His spirit was soften'd, yet troubled in him:

He felt his lips falter, his eyesight grow dim, But he murmur'd . . .

"Lucile, not for me that sun's light Which reveals--not restores--the wild havoc of night.

There are some creatures born for the night, not the day.

Broken-hearted the nightingale hides in the spray, And the owl's moody mind in his own hollow tower Dwells muffled.

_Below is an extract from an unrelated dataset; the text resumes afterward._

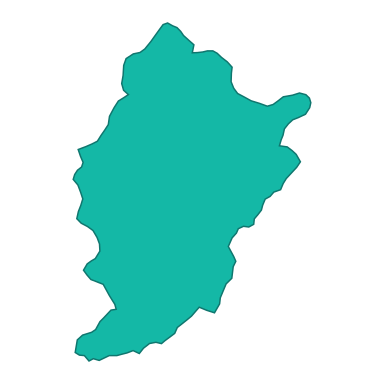 Piranguçu, Minas Gerais, Brazil (Robinson projection)
{"feature_id": "56859067B35969927877310", "entity_name": "Piranguçu", "entity_type": "district", "adm_level": 2, "iso_a3": "BRA", "parent_name": "Brazil", "parent_adm1": "Minas Gerais", "projection": "robinson", "projection_center": [-45.515, -22.558], "detail": "fine", "context": "isolated", "style": "filled", "palette": "teal", "viewbox_px": 384, "rotation_deg": 0, "n_neighbors": 0, "source": "geoboundaries", "source_scale": "gbopen_adm2", "svg_char_len": 1947}
<svg xmlns="http://www.w3.org/2000/svg" viewBox="0 0 384 384"><path d="M83.5,270.2L87.0,275.0L90.9,279.5L103.2,284.3L109.4,295.6L114.8,304.3L116.2,309.3L111.0,310.1L103.5,318.1L100.0,321.6L95.6,329.6L91.6,332.3L82.6,335.1L77.3,339.9L75.2,352.5L79.4,355.1L84.4,355.6L89.0,361.0L93.3,358.7L99.2,360.4L109.2,355.6L116.8,355.6L121.5,354.3L127.1,352.9L133.1,350.6L139.3,353.5L143.5,348.2L149.5,343.5L155.9,342.3L161.5,343.6L164.9,340.7L174.7,333.4L177.3,327.5L186.8,320.0L191.5,316.1L199.2,307.2L206.7,310.3L214.5,312.8L219.6,303.9L220.3,297.8L223.0,291.3L226.1,283.9L231.8,278.3L233.2,266.7L235.8,261.3L233.7,256.5L228.3,246.5L232.1,237.9L236.4,233.1L238.3,228.7L243.5,226.3L248.8,227.0L253.7,224.3L254.3,218.9L258.0,214.5L261.4,210.1L262.7,205.1L265.2,199.1L270.1,196.4L273.8,192.1L280.6,189.7L283.2,183.5L286.3,178.5L291.5,172.9L296.7,167.3L300.4,161.8L296.2,154.4L292.1,150.6L287.2,146.9L279.4,145.8L281.2,139.7L283.0,135.3L284.4,128.9L288.4,123.8L292.7,119.8L298.3,117.6L305.5,114.2L309.7,107.7L310.8,102.7L309.4,98.1L305.9,94.7L299.5,93.0L292.5,95.2L283.3,96.8L277.5,101.3L273.1,104.5L267.3,106.2L259.6,103.4L251.1,100.8L244.4,97.1L237.6,93.5L233.7,88.2L231.1,81.7L231.4,73.2L232.1,67.2L227.3,61.9L221.5,57.4L217.2,53.3L212.9,50.9L207.3,50.9L202.7,52.0L197.4,52.6L192.3,52.8L193.9,44.8L188.8,40.3L183.5,35.5L180.7,31.4L177.0,27.6L172.6,25.8L167.6,23.0L163.1,24.6L160.3,28.4L157.4,32.4L154.1,37.0L150.9,41.5L147.8,45.3L144.8,49.0L140.0,52.5L133.3,53.9L126.1,58.6L123.7,65.4L123.1,75.4L121.7,83.6L123.6,90.3L128.4,94.6L123.6,97.8L118.4,101.0L114.1,107.7L109.5,116.3L108.3,124.6L104.8,130.0L101.1,135.3L97.4,141.2L91.9,144.0L85.9,146.6L78.2,149.5L80.5,156.3L83.1,162.4L81.6,167.0L77.5,170.2L74.7,174.5L73.2,179.4L77.9,185.0L80.5,191.9L82.8,198.9L80.8,205.4L78.4,211.5L76.8,218.7L81.2,223.2L87.5,226.5L93.0,230.5L97.1,237.5L99.5,243.9L99.9,251.1L95.3,258.6L91.2,261.0L87.2,263.9L83.5,270.2Z" fill="#14b8a6" stroke="#0f766e" stroke-width="1.5"/></svg>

Be darkness henceforward my dower.

Light, be sure, in that darkness there dwells, by which eyes Grown familiar with ruins may yet recognize Enough desolation."

IX.

"The pride that claims here On earth to itself (howsoever severe To itself it may be) God's dread office and right Of punishing sin, is a sin in heaven's sight, And against heaven's service.

"Eugene de Luvois, Leave the judgment to Him who alone knows the law.

Surely no man can be his own judge, least of all His own doomsman."

Her words seem'd to fall With a weight of tears in them.

He look'd up, and saw That sad serene countenance, mournful as law And tender as pity, bow'd o'er him: and heard In some thicket the matinal chirp of a bird.

X.

"Vulgar natures alone suffer vainly.

"Eugene,"

She continued, "in life we have met once again, And once more life parts us. Yon day-spring for me Lifts the veil of a future in which it may be We shall meet nevermore. Grant, oh grant to me yet The belief that it is not in vain we have met!

I plead for the future. A new horoscope I would cast: will you read it? I plead for a hope:

I plead for a memory; yours, yours alone, To restore or to spare. Let the hope be your own, Be the memory mine.

"Once of yore, when for man Faith yet lived, ere this age of the sluggard began, Men aroused to the knowledge of evil, fled far From the fading rose-gardens of sense, to the war With the Pagan, the cave in the desert, and sought Not repose, but employment in action or thought, Life's strong earnest, in all things! oh, think not of me, But yourself! for I plead for your own destiny:

I plead for your life, with its duties undone, With its claims unappeased, and its trophies unwon;

And in pleading for life's fair fulfilment, I plead For all that you miss, and for all that you need."

XI.

Through the calm crystal air, faint and far, as she spoke, A clear, chilly chime from a church-turret broke;

And the sound of her voice, with the sound of the bell, On his ear, where he kneel'd, softly, soothingly fell.

All within him was wild and confused, as within A chamber deserted in some roadside inn, Where, passing, wild travellers paused, over-night, To quaff and carouse; in each socket each light Is extinct; crash'd the glasses, and scrawl'd is the wall With wild ribald ballads; serenely o'er all, For the first time perceived, where the dawn-light creeps faint Through the wrecks of that orgy, the face of a saint, Seen through some broken frame, appears noting meanwhile The ruin all round with a sorrowful smile.